Questions burned on his tongue, but they'd have to wait for later. He sliced open a small cut on the top of his wrist, and he gritted his teeth against the pain. That didn't stop him from etching the script into the wax flawlessly. He placed it in the well under the arch once he was done and handed the knife back to Obsidian after he'd wiped it on a cloth he'd brought along just for this purpose. Unlike her, he'd considered and prepared everything before he'd leaped into this madness.
Yes, either way, it was still madness.
Then Damian lit the candle. "One of your pins now, please."
She obliged, her hair tumbling down her back. He still thought it looked better that way.
Just as eloquently as on the candle, he traced the script in the dirt with the pin. Now the words, the ones he hadn't heard when Obsidian had first spoken them, similar to Bishop's words when they'd returned to Nect. "Chains connect to other worlds like a web, tugging them toward the center. Nect calls -- the core, the heart, the nexus. The life of one world feeds the life of all. I cry to one of the limbs, one which sustains the heart. A world with its soul torn in two. Turmoil."
And nothing happened.
The power didn't jump, and the portal didn't swirl with brilliance. Damian's words hung in the air, ineffective. "What?" He felt useless, empty. Rejected.
If he couldn't be a follower of the precepts or a person who sought redemption for the treachery of his fellow Guardians, what could he be? Where was his place?
Bishop snorted. He must have recovered slightly if he had the energy to be so derisive.
Obsidian frowned, but then her face lit up in a sudden realization. "I know!" She yanked the hairpin out of his hand and studied it closely. "I accidentally pricked my palm with one the other day."
And the book detailed how an object to write the script in the dirt shouldn't have drawn blood. A small sliver of hope kindled inside him. Though he knew there was still a chance he'd fail again.
"Go, Seth! Look for them in the House of Portals. Find your son!" Liss's shouts jolted Damian. She was near.
"Give me the other pin."
"Are you sure you don't want me to do it?" Her confidence in his abilities clearly flagged.
He'd prove to her he could open the gate just as she could. "We have no time. You'd have to start over with the candle."
She plopped it into his palm, nose wrinkling.
Damian quickly obliterated the script in the dirt to begin again. He took a keep breath, willing his hand to remain steady. This time, when he completed the word, a power zapped his fingertips.
Yes, this was how it was meant to feel. He repeated the words, the power and call of the gate growing inside him with each utterance. "Turmoil." He released the word too loudly, the excitement building in him pushing it out.
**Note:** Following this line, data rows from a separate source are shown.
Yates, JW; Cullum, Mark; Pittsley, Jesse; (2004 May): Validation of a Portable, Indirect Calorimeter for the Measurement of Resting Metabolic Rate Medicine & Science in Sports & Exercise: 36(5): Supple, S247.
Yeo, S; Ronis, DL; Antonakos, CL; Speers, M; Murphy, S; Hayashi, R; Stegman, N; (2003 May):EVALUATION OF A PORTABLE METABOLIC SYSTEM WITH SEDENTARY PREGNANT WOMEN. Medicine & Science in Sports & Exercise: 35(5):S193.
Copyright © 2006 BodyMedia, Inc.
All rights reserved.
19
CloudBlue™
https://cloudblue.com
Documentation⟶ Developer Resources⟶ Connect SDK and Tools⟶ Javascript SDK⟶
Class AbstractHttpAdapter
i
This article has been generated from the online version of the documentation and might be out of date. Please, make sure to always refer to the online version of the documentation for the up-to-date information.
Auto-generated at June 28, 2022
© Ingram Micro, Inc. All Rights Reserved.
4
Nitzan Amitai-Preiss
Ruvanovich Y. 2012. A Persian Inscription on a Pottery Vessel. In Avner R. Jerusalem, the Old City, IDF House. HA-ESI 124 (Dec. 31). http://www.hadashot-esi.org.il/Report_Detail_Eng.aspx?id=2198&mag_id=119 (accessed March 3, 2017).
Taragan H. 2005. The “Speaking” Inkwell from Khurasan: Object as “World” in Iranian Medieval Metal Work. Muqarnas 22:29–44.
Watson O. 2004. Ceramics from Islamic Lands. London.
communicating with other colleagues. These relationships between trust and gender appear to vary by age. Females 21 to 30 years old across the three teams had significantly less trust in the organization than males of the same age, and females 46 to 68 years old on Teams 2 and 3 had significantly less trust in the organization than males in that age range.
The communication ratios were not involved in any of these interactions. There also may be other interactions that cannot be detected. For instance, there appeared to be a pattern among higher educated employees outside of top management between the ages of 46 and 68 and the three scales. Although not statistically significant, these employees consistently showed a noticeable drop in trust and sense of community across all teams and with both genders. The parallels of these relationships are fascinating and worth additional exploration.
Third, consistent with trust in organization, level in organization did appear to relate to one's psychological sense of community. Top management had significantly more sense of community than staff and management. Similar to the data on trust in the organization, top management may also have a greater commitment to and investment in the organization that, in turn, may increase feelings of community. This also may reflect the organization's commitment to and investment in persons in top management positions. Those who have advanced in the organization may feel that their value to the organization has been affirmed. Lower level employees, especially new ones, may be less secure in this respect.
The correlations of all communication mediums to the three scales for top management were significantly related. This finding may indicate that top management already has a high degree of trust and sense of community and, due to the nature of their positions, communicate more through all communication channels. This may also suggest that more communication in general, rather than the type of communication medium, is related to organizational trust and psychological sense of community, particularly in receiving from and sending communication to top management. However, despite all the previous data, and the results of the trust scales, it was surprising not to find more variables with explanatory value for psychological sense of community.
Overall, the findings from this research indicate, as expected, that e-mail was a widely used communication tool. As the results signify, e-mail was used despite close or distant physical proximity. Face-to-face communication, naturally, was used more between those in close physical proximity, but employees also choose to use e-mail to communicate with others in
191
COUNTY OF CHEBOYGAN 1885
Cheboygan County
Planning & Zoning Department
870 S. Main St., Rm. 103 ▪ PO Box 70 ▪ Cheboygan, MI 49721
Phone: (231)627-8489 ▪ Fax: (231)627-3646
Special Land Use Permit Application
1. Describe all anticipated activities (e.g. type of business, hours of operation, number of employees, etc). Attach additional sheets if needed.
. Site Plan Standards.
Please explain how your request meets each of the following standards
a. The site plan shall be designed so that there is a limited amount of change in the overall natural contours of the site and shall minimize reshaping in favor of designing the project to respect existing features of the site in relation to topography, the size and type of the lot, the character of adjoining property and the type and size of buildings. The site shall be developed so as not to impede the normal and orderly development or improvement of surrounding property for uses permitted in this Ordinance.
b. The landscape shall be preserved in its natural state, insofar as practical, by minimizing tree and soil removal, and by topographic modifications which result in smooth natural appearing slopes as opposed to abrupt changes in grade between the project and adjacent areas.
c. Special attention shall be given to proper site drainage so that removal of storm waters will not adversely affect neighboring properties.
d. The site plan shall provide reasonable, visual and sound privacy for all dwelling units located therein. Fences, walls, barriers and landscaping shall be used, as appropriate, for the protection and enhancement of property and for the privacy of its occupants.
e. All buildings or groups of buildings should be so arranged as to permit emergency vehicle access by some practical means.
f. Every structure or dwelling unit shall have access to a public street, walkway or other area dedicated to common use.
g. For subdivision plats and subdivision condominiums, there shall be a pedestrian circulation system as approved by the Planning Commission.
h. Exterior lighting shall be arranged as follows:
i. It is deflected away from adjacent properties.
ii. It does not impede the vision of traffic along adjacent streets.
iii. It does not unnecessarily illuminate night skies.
Liss was sure to have heard it.
The portal blossomed, a fiery rose, eager to swallow them up. "Hurry, before she finds us."
Obsidian and he gathered their things, Bishop and Ama finding their feet on their own and stumbling up to the gate.
"Should we be doing this?" Ama's jaw dropped, hypnotized by the swirling flame. "It is beautiful, though, isn't it?"
"Link hands, everyone, and remember to hold on tight." He considered the possibility of losing anyone in the in between, especially after they'd just risked so much to save Ama. A horrible, disparaging thought.
First, Obsidian stepped through, hand gripping Ama's. Bishop went third, and finally Damian.
Just before he slipped into the coolness of the portal, he caught sight of Liss standing in the opening of the hill, hands clasped behind her back. She made no move to stop them, and instead of the shock he'd expected on her face, a pleased grin graced her lips.
The chain strong, Bishop tugged, and Damian was gobbled up by the gate, Liss's form gone.
But the look on her face followed him, poking at his mind. And he wondered if they'd just done exactly what she'd wanted all along.
After all, as Bear had said, Liss had grand plans for Damian. Those plans might have included him breaking the precepts and traveling to another world.
An intense cold, stronger than that of stepping through the portal, settled in Damian's chest.